Psychomotor symptoms of schizophrenia map on the cerebral motor circuit

Schizophrenia is a devastating disorder thought to result mainly from cerebral pathology. Neuroimaging studies have provided a wealth of findings of brain dysfunction in schizophrenia. However, we are still far from understanding how particular symptoms can result from aberrant brain function. In this context, the high prevalence of motor symptoms in schizophrenia such as catatonia, neurological soft signs, parkinsonism, and abnormal involuntary movements is of particular interest. Here, the neuroimaging correlates of these motor symptoms are reviewed. For all investigated motor symptoms, neural correlates were found within the cerebral motor system.
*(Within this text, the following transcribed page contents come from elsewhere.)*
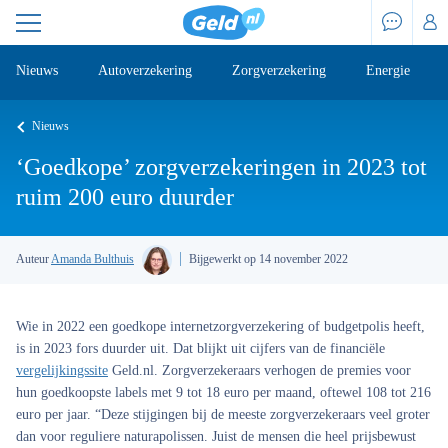
Nieuws
Autoverzekering
Zorgverzekering
Energie
Nieuws
‘Goedkope’ zorgverzekeringen in 2023 tot
ruim 200 euro duurder
Auteur
Amanda Bulthuis
Bijgewerkt op 14 november 2022
Wie in 2022 een goedkope internetzorgverzekering of budgetpolis heeft,
is in 2023 fors duurder uit. Dat blijkt uit cijfers van de financiële
vergelijkingssite
Geld.nl. Zorgverzekeraars verhogen de premies voor
hun goedkoopste labels met 9 tot 18 euro per maand, oftewel 108 tot 216
euro per jaar. “Deze stijgingen bij de meeste zorgverzekeraars veel groter
dan voor reguliere naturapolissen. Juist de mensen die heel prijsbewust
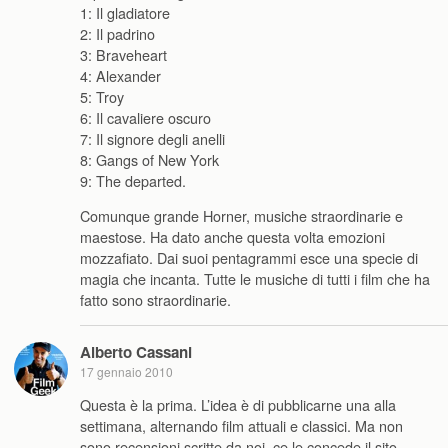
1: Il gladiatore
2: Il padrino
3: Braveheart
4: Alexander
5: Troy
6: Il cavaliere oscuro
7: Il signore degli anelli
8: Gangs of New York
9: The departed.
Comunque grande Horner, musiche straordinarie e
maestose. Ha dato anche questa volta emozioni
mozzafiato. Dai suoi pentagrammi esce una specie di
magia che incanta. Tutte le musiche di tutti i film che ha
fatto sono straordinarie.
Alberto Cassani
17 gennaio 2010
Questa è la prima. L’idea è di pubblicarne una alla
settimana, alternando film attuali e classici. Ma non
sono recensioni scritte da noi, ce le concede il sito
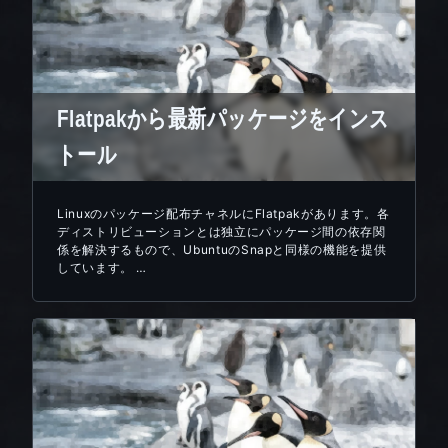
Flatpakから最新パッケージをインス
トール
Linuxのパッケージ配布チャネルにFlatpakがあります。各
ディストリビューションとは独立にパッケージ間の依存関
係を解決するもので、UbuntuのSnapと同様の機能を提供
しています。 …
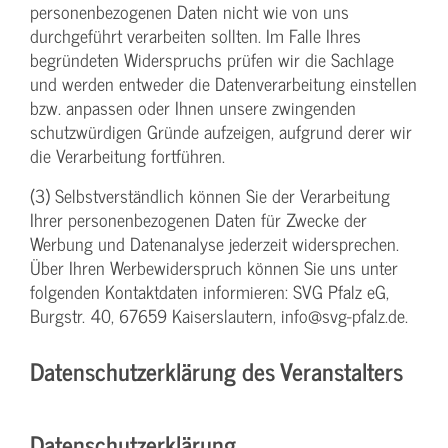
personenbezogenen Daten nicht wie von uns
durchgeführt verarbeiten sollten. Im Falle Ihres
begründeten Widerspruchs prüfen wir die Sachlage
und werden entweder die Datenverarbeitung einstellen
bzw. anpassen oder Ihnen unsere zwingenden
schutzwürdigen Gründe aufzeigen, aufgrund derer wir
die Verarbeitung fortführen.
(3) Selbstverständlich können Sie der Verarbeitung
Ihrer personenbezogenen Daten für Zwecke der
Werbung und Datenanalyse jederzeit widersprechen.
Über Ihren Werbewiderspruch können Sie uns unter
folgenden Kontaktdaten informieren: SVG Pfalz eG,
Burgstr. 40, 67659 Kaiserslautern, info@svg-pfalz.de.
Datenschutzerklärung des Veranstalters
Datenschutzerklärung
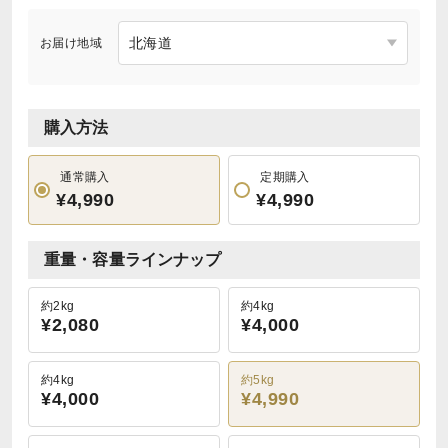
お届け地域
購入方法
通常購入
定期購入
¥4,990
¥4,990
重量・容量ラインナップ
約2kg
約4kg
¥2,080
¥4,000
約4kg
約5kg
¥4,000
¥4,990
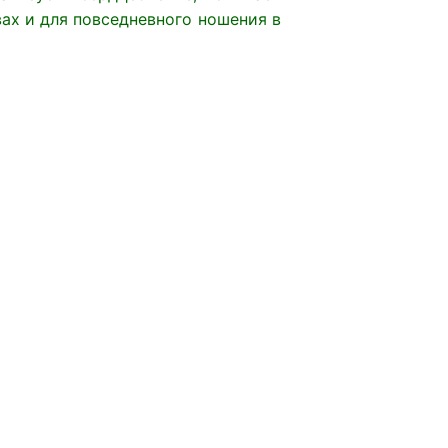
ах и для повседневного ношения в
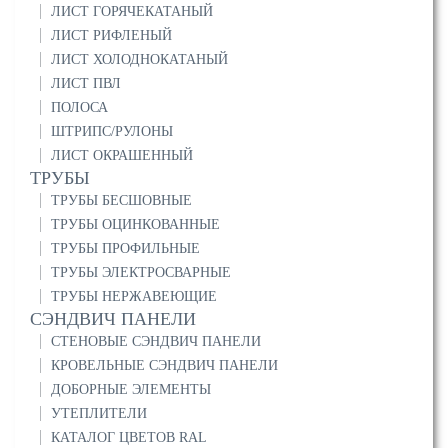
ЛИСТ ГОРЯЧЕКАТАНЫЙ
ЛИСТ РИФЛЕНЫЙ
ЛИСТ ХОЛОДНОКАТАНЫЙ
ЛИСТ ПВЛ
ПОЛОСА
ШТРИПС/РУЛОНЫ
ЛИСТ ОКРАШЕННЫЙ
ТРУБЫ
ТРУБЫ БЕСШОВНЫЕ
ТРУБЫ ОЦИНКОВАННЫЕ
ТРУБЫ ПРОФИЛЬНЫЕ
ТРУБЫ ЭЛЕКТРОСВАРНЫЕ
ТРУБЫ НЕРЖАВЕЮЩИЕ
СЭНДВИЧ ПАНЕЛИ
СТЕНОВЫЕ СЭНДВИЧ ПАНЕЛИ
КРОВЕЛЬНЫЕ СЭНДВИЧ ПАНЕЛИ
ДОБОРНЫЕ ЭЛЕМЕНТЫ
УТЕПЛИТЕЛИ
КАТАЛОГ ЦВЕТОВ RAL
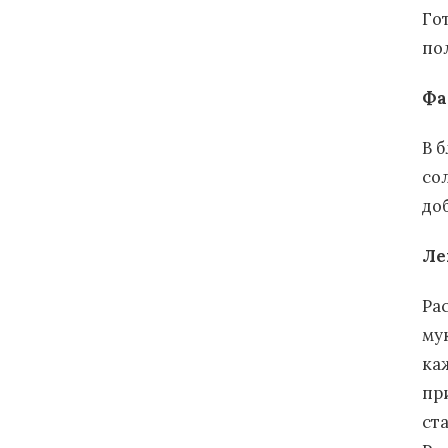
Го
по
Фа
В 
со
до
Ле
Ра
му
ка
пр
ста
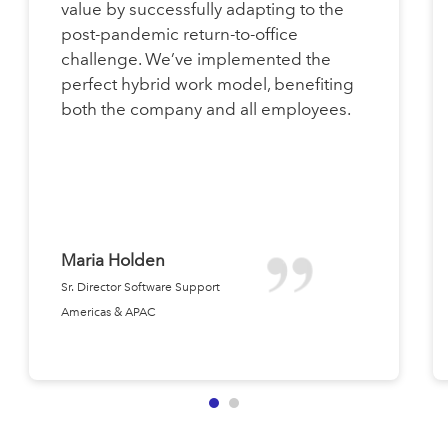
value by successfully adapting to the
post-pandemic return-to-office
challenge. We’ve implemented the
perfect hybrid work model, benefiting
both the company and all employees.
Maria Holden
Sr. Director Software Support
Americas & APAC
However, only a limited set of results exists for hypokinesia and neurological soft signs, while catatonia, abnormal involuntary movements and parkinsonian signs still remain understudied with neuroimaging methods. Soft signs have been associated with altered brain structure and function in cortical premotor and motor areas as well as cerebellum and thalamus. Hypokinesia is suggested to result from insufficient interaction of thalamocortical loops within the motor system. Future studies are needed to address the neural correlates of motor abnormalities in prodromal states, changes during the course of the illness, and the specific pathophysiology of catatonia, dyskinesia and parkinsonism in schizophrenia.